Я не сразу поняла, о чем он. А поняв, разозлилась.
– Только потому, что он не местный, на него проще повесить всех собак? Потому что он не сидел с тобой за одной партой в школе, как твои дружки-солдаты, или потому, что он по-другому произносит слова? Он не чудовище, Дамиан. Он просто другой.
– Ты на самом деле в этом уверена? – не сдается он, прижимая меня к стенке кирпичной печи. – Его приезд совпал с убийствами.
– Он всю ночь здесь, а днем дома, с братом. Когда бы у него было время совершать все то, в чем ты его обвиняешь?
– Ты всегда рядом с ним, когда он работает? Следишь за ним? Или спишь?
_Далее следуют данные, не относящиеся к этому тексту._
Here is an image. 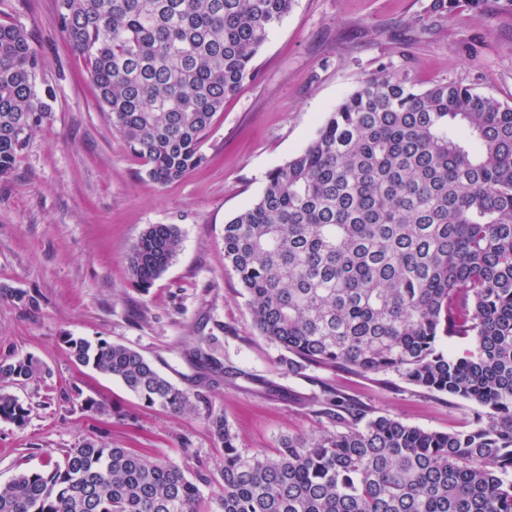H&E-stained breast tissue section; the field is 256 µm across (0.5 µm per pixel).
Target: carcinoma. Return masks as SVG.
<instances>
[{
  "label": "carcinoma",
  "mask_w": 512,
  "mask_h": 512,
  "mask_svg": "<svg viewBox=\"0 0 512 512\" xmlns=\"http://www.w3.org/2000/svg\"><path fill=\"white\" fill-rule=\"evenodd\" d=\"M293 2L58 0V23L101 110L166 185L204 162L215 114L254 77ZM468 3L512 11V0ZM42 66L26 30L1 22L0 176L49 112ZM180 244L173 224L146 228L127 256L133 283L148 290ZM224 260L289 370L394 372L472 404L473 421L425 430L336 395L321 410L334 430L285 437L270 456L242 453L211 413L224 452L215 473L193 481L89 439L0 483V512H200V482L218 487L220 512H512V105L457 83L420 89L405 68L381 65L224 225ZM64 343L149 406L192 405L133 348ZM46 371L31 355L0 357L1 386ZM30 412L0 390L1 421L22 427Z\"/></svg>",
  "instance_id": "obj_1"
}]
</instances>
Я открыла рот, чтобы достойно ответить. На самом деле я все больше и больше времени проводила с Алексом в кухне. Рассказывала ему об отце, о Барухе Бейлере. Он поведал мне, что хотел стать архитектором, хотел строить дома – такие высокие, что, если стоять на верхнем этаже, кружится голова. Часто я засыпала прямо за столом, но потом всегда просыпалась в собственной кровати – меня спящую переносил туда Алекс.
Иногда мне казалось, что я намеренно сижу с ним допоздна, потому что знаю, что он отнесет меня в постель.
Я принялась сметать ячмень со стола в ладонь, но Дамиан схватил меня за руку.
– Если ты так уверена, почему не оставишь ячмень и не посмотришь, что произойдет?
Я подумала об Алексе, вспомнила его руки на своей шее, когда он зашивал мне рану, и смело посмотрела Дамиану в глаза.
– Ладно, – ответила я.
Тем вечером я не ждала Алекса в кухне. Я даже не спустилась, когда он вошел. А когда он негромко постучал в дверь моей спальни, сказалась больной и заявила, что хочу отдохнуть.